Armour’s Immortal Memory Sustains Scots

With Alistair Forsyth and Colin Montgomerie slugging it out over the gargantuan Torrey Pines South layout this week it is easy to forget the early dominance Scotland enjoyed as golf developed into a transatlantic obsession.

Scottish golfers won 12 of the first 16 US Opens and Willie McFarlane added another in 1925. Perhaps Scotland’s most famous export in those early days, however, was Tommy Armour.

Armour’s US Open victory in 1927, coupled with his 1930 USPGA and 1931 Open wins, provided, if not the full stop, then certainly a very heavy comma on Scotland’s pretensions as a dominant nation in the game.

When Tommy Armour’s major winning days ended the Scottish nation looked around and the home of golf suddenly found that the game itself had flown the nest.

Armour, known as the Silver Scot, actually took American citizenship but he was born in Edinburgh. He went on to receive his education at Edinburgh’s Fettes College, alma mater of both the fictional James Bond and the very real Tony Blair, before being accepted at Edinburgh University.

The outbreak of the Great War was both an opportunity and a trauma for Armour. Rising through the posts of the Tanks Corp he was promoted from a rank and file private to a staff major. Dashing, gallant and handsome, Armour’s bravery won him an audience with the King.

But a mustard gas explosion left him blind in one eye and metal plates were inserted into his head and left arm. During a long convalescence he regained his sight and began playing golf.
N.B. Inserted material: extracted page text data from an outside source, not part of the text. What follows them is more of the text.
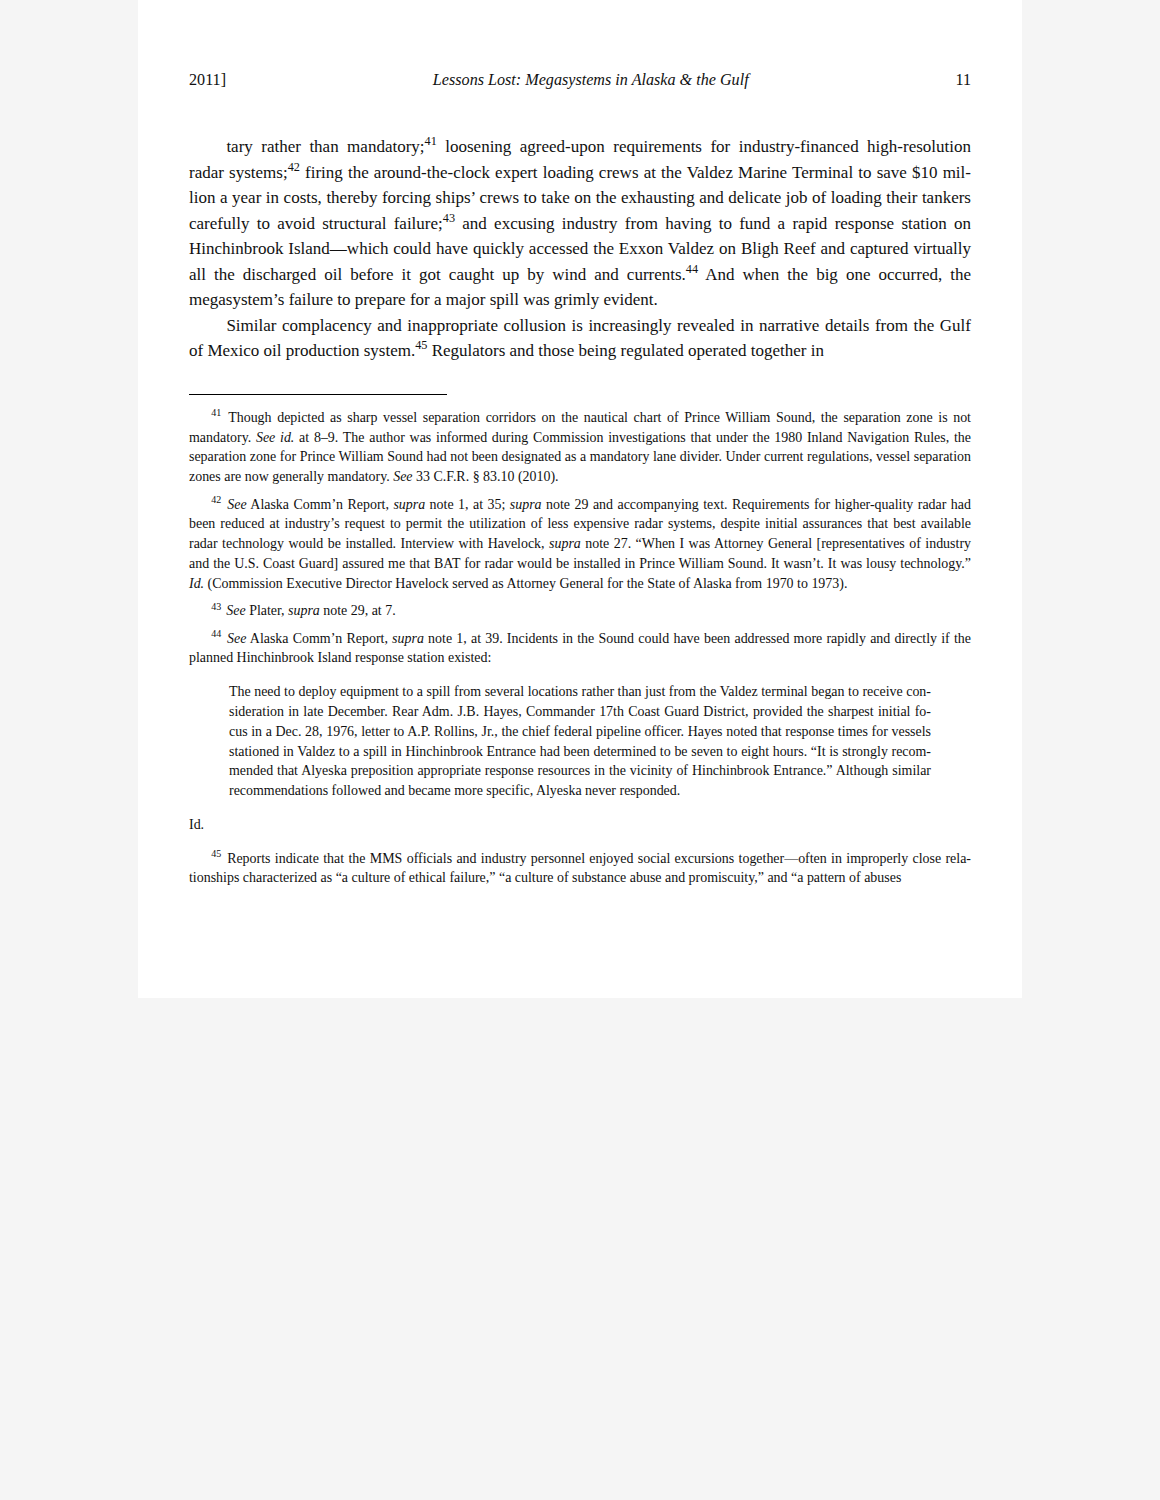2011] Lessons Lost: Megasystems in Alaska & the Gulf 11
tary rather than mandatory;41 loosening agreed-upon requirements for industry-financed high-resolution radar systems;42 firing the around-the-clock expert loading crews at the Valdez Marine Terminal to save $10 million a year in costs, thereby forcing ships’ crews to take on the exhausting and delicate job of loading their tankers carefully to avoid structural failure;43 and excusing industry from having to fund a rapid response station on Hinchinbrook Island—which could have quickly accessed the Exxon Valdez on Bligh Reef and captured virtually all the discharged oil before it got caught up by wind and currents.44 And when the big one occurred, the megasystem’s failure to prepare for a major spill was grimly evident.
Similar complacency and inappropriate collusion is increasingly revealed in narrative details from the Gulf of Mexico oil production system.45 Regulators and those being regulated operated together in
41 Though depicted as sharp vessel separation corridors on the nautical chart of Prince William Sound, the separation zone is not mandatory. See id. at 8–9. The author was informed during Commission investigations that under the 1980 Inland Navigation Rules, the separation zone for Prince William Sound had not been designated as a mandatory lane divider. Under current regulations, vessel separation zones are now generally mandatory. See 33 C.F.R. § 83.10 (2010).
42 See Alaska Comm’n Report, supra note 1, at 35; supra note 29 and accompanying text. Requirements for higher-quality radar had been reduced at industry’s request to permit the utilization of less expensive radar systems, despite initial assurances that best available radar technology would be installed. Interview with Havelock, supra note 27. “When I was Attorney General [representatives of industry and the U.S. Coast Guard] assured me that BAT for radar would be installed in Prince William Sound. It wasn’t. It was lousy technology.” Id. (Commission Executive Director Havelock served as Attorney General for the State of Alaska from 1970 to 1973).
43 See Plater, supra note 29, at 7.
44 See Alaska Comm’n Report, supra note 1, at 39. Incidents in the Sound could have been addressed more rapidly and directly if the planned Hinchinbrook Island response station existed:
The need to deploy equipment to a spill from several locations rather than just from the Valdez terminal began to receive consideration in late December. Rear Adm. J.B. Hayes, Commander 17th Coast Guard District, provided the sharpest initial focus in a Dec. 28, 1976, letter to A.P. Rollins, Jr., the chief federal pipeline officer. Hayes noted that response times for vessels stationed in Valdez to a spill in Hinchinbrook Entrance had been determined to be seven to eight hours. “It is strongly recommended that Alyeska preposition appropriate response resources in the vicinity of Hinchinbrook Entrance.” Although similar recommendations followed and became more specific, Alyeska never responded.
Id.
45 Reports indicate that the MMS officials and industry personnel enjoyed social excursions together—often in improperly close relationships characterized as “a culture of ethical failure,” “a culture of substance abuse and promiscuity,” and “a pattern of abuses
By 1920 he was proficient enough to win the French Amateur Championship and the cache of that title persuaded him he could make a name for himself in America.

Finding favour with the dominant professional golfer of the time, Walter Hagan (who he met on the trip across the Atlantic), Tommy Armour quickly found employment at the Westchester-Biltmore Club in North Carolina. In 1924 he joined Hagan as a professional golfer. Like the charming, incorrigible Sir Walt, Armour made a good living as a teaching professional and combined that with playing on the burgeoning professional tour.

That 1927 Major breakthrough, in a play off against Harry Cooper at Oakmont, proved Armour’s skill although his prowess, especially his 1930 USPGA win, was often overshadowed by the exploits of, amongst others his mentor Hagen and the incomparable Bobby Jones.

The fickleness of golf is, perhaps, most strikingly illustrated by Armour’s experience in the 1927 Shawnee Open. Crowned US Open champion just one week before Armour carded the first ever recorded “Archaeopteryx.” Or, in simple terms, he took an 18 over par 23 on a par five.

In 1935 Armour retired from major competition, although he proved a formiddable fundraising draw on exhibition tours during the Second World War, and taught golf at Florida’s Boca Raton Club. Charging $50 a lesson Armour saw celebrities and professionals queue up to be appraised by his keen eye.

In 1952 Armour produced another lasting gift for golf when wrote How to Play Your Best Golf – an instructional classic that is still read, enjoyed and lived by today. Less endearingly he also gave birth to the term the “yips” stating bluntly “once you’ve had ‘em, you’ve got ‘em.”

Armour summed up the professional golfers life:

“It is not solely the capacity to make great shots that makes champions, but the essential quality of making very few bad shots.”

And the writer Ross Goodner summed up the qualities that made him famous:

“At one time or another, he was known as the greatest iron player, the greatest raconteur, the greatest drinker and the greatest and most expensive teacher in golf.”

After a long and lucrative retirement Tommy Armour died in 1968. Shared by both Scotland and America he summed up the pioneering spirit of those early professionals and, through his writing, shared his love of golf throughout the world.


2 Responses to “Armour’s Immortal Memory Sustains Scots”

  1. Michael Donohue says:

    Minor correction: The Westchester – Biltmore was in Westchester County, New York and is now the Westchester Country Club. The Vanderbilt’s North Carolina estate was/is know as Biltmore.

  2. Bill Tidmore says:

    I”m totally blind in my left eye since age 4 yrs. I play golf from the rt with my lowest hdcp a 9. I have trouble with short game moreso close to green requiring pitch shots. I am better from the sand because I ” cheat” and ground my club. This was granted by friendly opponnets. Any suggestion on short game preventions of one eyed attempts? How did Tommy Armour play so well,it is amazing.